When I started my career as a chef we had very large mixing machines, like a giant mixmaster.
These never came with guards in those days but they did have a collar for sloppy mixes so they wouldnt flop out the bowl.
I once saw an apprentice pastry chef use a large flexible pallet knife to skim the mixture as the machine was turning.
Even after being told not to he continued.
The mixer blade caught the pallet knife grabbing it then flinging across the kitchen at near on light speed. It hit the wall and smashed a hole in the ceramic tiles.
Now karma enters the scene.
A couple of months later the same guy was using his hand to pat the large blobs of dough back into the bowl when it caught his thumb.
It actually wound him into the machine breaking his arm in a large number of places. The best part was having to unwind him.
Different hotel, very large 5 star in the middle of london.
The best one ever I heard was about a commis chef we called "Dumbo" not because of his actions but because of his ears.
This hotel had a basement kitchen with 120 chefs working. The Great room held 2000 customers and the smaller ballroom held 240 customers.
Dumbo had the duty of ignighting the gas hot cupboards before service so they were hot when we started serving.
These where two layers high and 30 feet long with multiple burners, each burner had an interlocked pilot and main tap like so
the object being to turn the pilot tap, light it then the main tap can turn through the cutout. (no safety cutout in those days, early 70's)
Dumbo went down the line turning all the taps on then was going to ignite at one end and the flame would travel all the way down the line igniting them all.

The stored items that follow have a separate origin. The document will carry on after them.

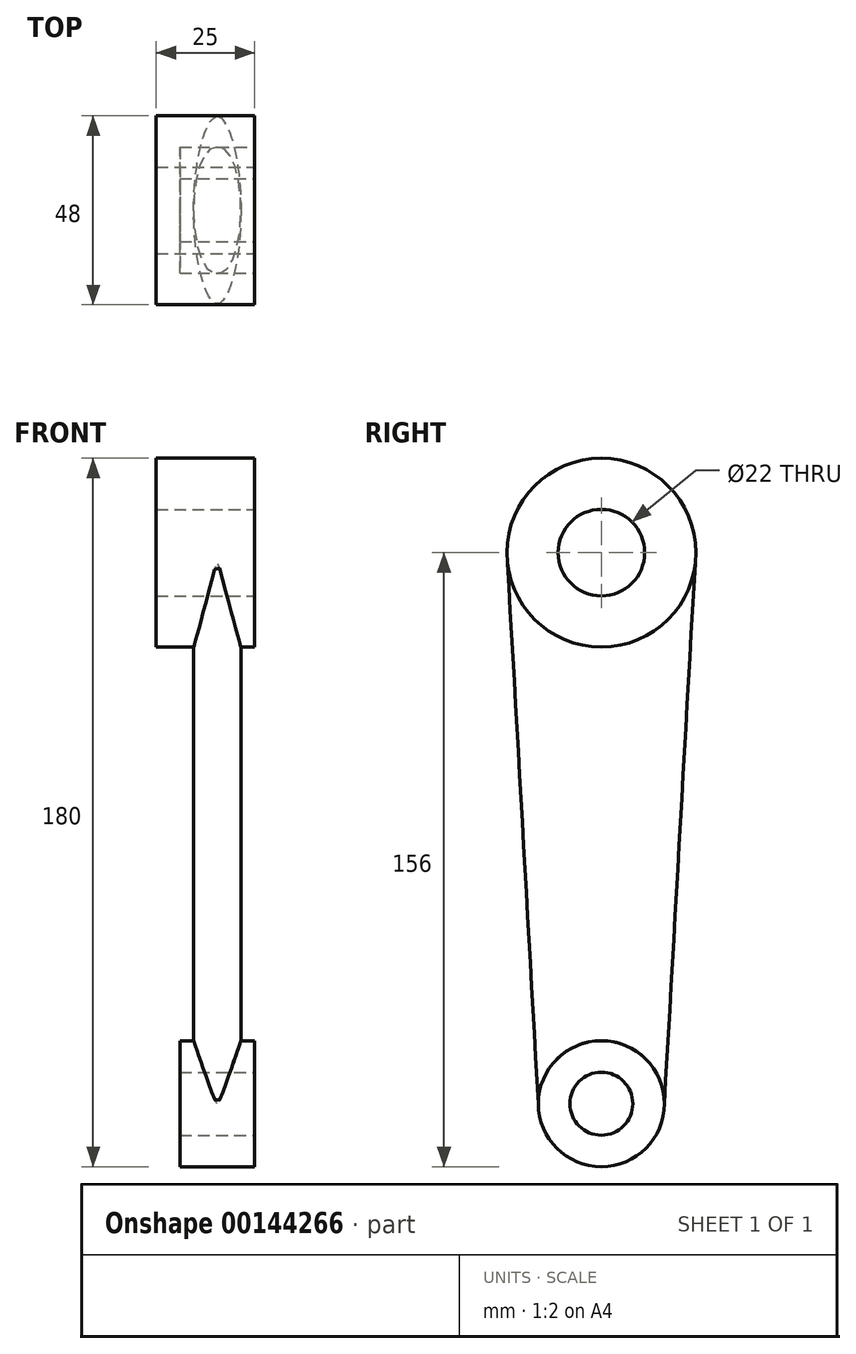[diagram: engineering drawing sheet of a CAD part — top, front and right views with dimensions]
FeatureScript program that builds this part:
annotation { "Feature Type Name" : "Feature", "Feature Type Description" : "" }
export const myFeature = defineFeature(function(context is Context, id is Id, definition is map)
    precondition{}
    {
        {
            var Q0;
            Q0=qCreatedBy(makeId("Right.planeOp"),FACE);
            var sketch = newSketch(context, id + "F0", { "sketchPlane" : qUnion([Q0])});
            skCircle(sketch, "E0", {"center": v(0, 0) * mm, "radius": 16 * mm});
            skCircle(sketch, "E1", {"center": v(0, 140) * mm, "radius": 24 * mm});
            skSolve(sketch);
        }
        {
            var Q0;
            Q0=makeQuery(id+"F0.imprint","IMPRINT",FACE,{"disambiguationData":[TD([[makeQuery(id+"F0.imprint","IMPRINT",EDGE,{"derivedFrom":sQuery(id+"F0.wireOp",EDGE,"E1")}),1.0]])]});
            extrude(context, id + "F1", {"entities" : qUnion([Q0]), "oppositeDirection" : true, "depth" : 25 * mm});
        }
        {
            var Q0;
            Q0=makeQuery(id+"F0.imprint","IMPRINT",FACE,{"disambiguationData":[TD([[makeQuery(id+"F0.imprint","IMPRINT",EDGE,{"derivedFrom":sQuery(id+"F0.wireOp",EDGE,"E0")}),1.0]])]});
            extrude(context, id + "F2", {"entities" : qUnion([Q0]), "oppositeDirection" : true, "depth" : 19 * mm});
        }
        {
            var Q0;
            Q0=qCreatedBy(makeId("Top.planeOp"),FACE);
            var sketch = newSketch(context, id + "F3", { "sketchPlane" : qUnion([Q0])});
            skEllipse(sketch, "E2", {"center": v(-9.5, 0) * mm, "majorRadius": 16 * mm, "minorRadius": 6 * mm, "majorAxis": v(0, 1)});
            skPoint(sketch, "E3", {"position": v(-15.5, 0) * mm});
            skLineSegment(sketch, "E4", {"start": v(-19, 16) * mm, "end": v(0, 16) * mm, "construction": true});
            skSolve(sketch);
        }
        {
            var Q0;
            Q0=sQuery(id+"F0.wireOp",VERTEX,"E1.center");
            var Q1;
            Q1=qCreatedBy(makeId("Top.planeOp"),FACE);
            cPlane(context, id + "F4", {"entities" : qUnion([Q0, Q1]), "cplaneType" : CPlaneType.PLANE_POINT, "offset" : 25 * mm, "width" : 150 * mm, "height" : 150 * mm});
        }
        {
            var Q0;
            Q0=qCreatedBy(id+"F4.planeOp",FACE);
            var sketch = newSketch(context, id + "F5", { "sketchPlane" : qUnion([Q0])});
            skEllipse(sketch, "E5", {"center": v(-9.5, 0) * mm, "majorRadius": 24 * mm, "minorRadius": 6 * mm, "majorAxis": v(0, 1)});
            skLineSegment(sketch, "E6", {"start": v(-25, 24) * mm, "end": v(0, 24) * mm, "construction": true});
            skSolve(sketch);
        }
        {
            var Q2;
            Q2=makeQuery(id+"F5.imprint","IMPRINT",FACE,{"disambiguationData":[TD([[makeQuery(id+"F5.imprint","IMPRINT",EDGE,{"derivedFrom":sQuery(id+"F5.wireOp",EDGE,"E5")}),1.0]])]});
            var Q3;
            Q3=makeQuery(id+"F3.imprint","IMPRINT",FACE,{"disambiguationData":[TD([[makeQuery(id+"F3.imprint","IMPRINT",EDGE,{"derivedFrom":sQuery(id+"F3.wireOp",EDGE,"E2")}),1.0]])]});
            loft(context, id + "F6", {"operationType" : NewBodyOperationType.ADD, "sheetProfilesArray" : [{ "sheetProfileEntities" : qUnion([Q2]) }, { "sheetProfileEntities" : qUnion([Q3]) }]});
        }
        {
            var Q0;
            Q0=makeQuery(id+"F0.imprint","IMPRINT",FACE,{"disambiguationData":[TD([[makeQuery(id+"F0.imprint","IMPRINT",EDGE,{"derivedFrom":sQuery(id+"F0.wireOp",EDGE,"E1")}),1.0]])]});
            var sketch = newSketch(context, id + "F7", { "sketchPlane" : qUnion([Q0])});
            skCircle(sketch, "E7", {"center": v(0, 140) * mm, "radius": 11 * mm});
            skCircle(sketch, "E8", {"center": v(0, 0) * mm, "radius": 8 * mm});
            skSolve(sketch);
        }
        {
            var Q0;
            Q0 = qSketchRegion(id + "F7", true);
            extrude(context, id + "F8", {"entities" : qUnion([Q0]), "operationType" : NewBodyOperationType.REMOVE, "endBound" : BoundingType.THROUGH_ALL, "oppositeDirection" : true, "depth" : 25 * mm});
        }
    });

Picture the scene, all the gas taps on full, Dumbo patting all his pockets for a lighter, ooops, nothing, back to the lift, down to the main kitchen, lights a wax taper , back into the lift, up to the service kitchen, doors open and
totally destroyed the kitchen, two stainless counters blown through the wall into the street, blew the wall down into the restaurant and the only thing that saved him we think is the blast blew the lift doors shut in his face preventing the flash from burning him. Needless to say he was sacked.
This same hotel was having renovations done and a new customer lift being installed.
The builders were using jack hammers to make the holes in the floor for the lift shaft.
Started at the bottom and worked upwards. The bozo working on the fourth floor did--- yep you've guessed, worked all around himself like willie coyote and plummeted to the basement breaking most of his body. He survived.
I wasnt on duty that day but no one could stop laughing about it.
I refuse to tell about the ones I have done.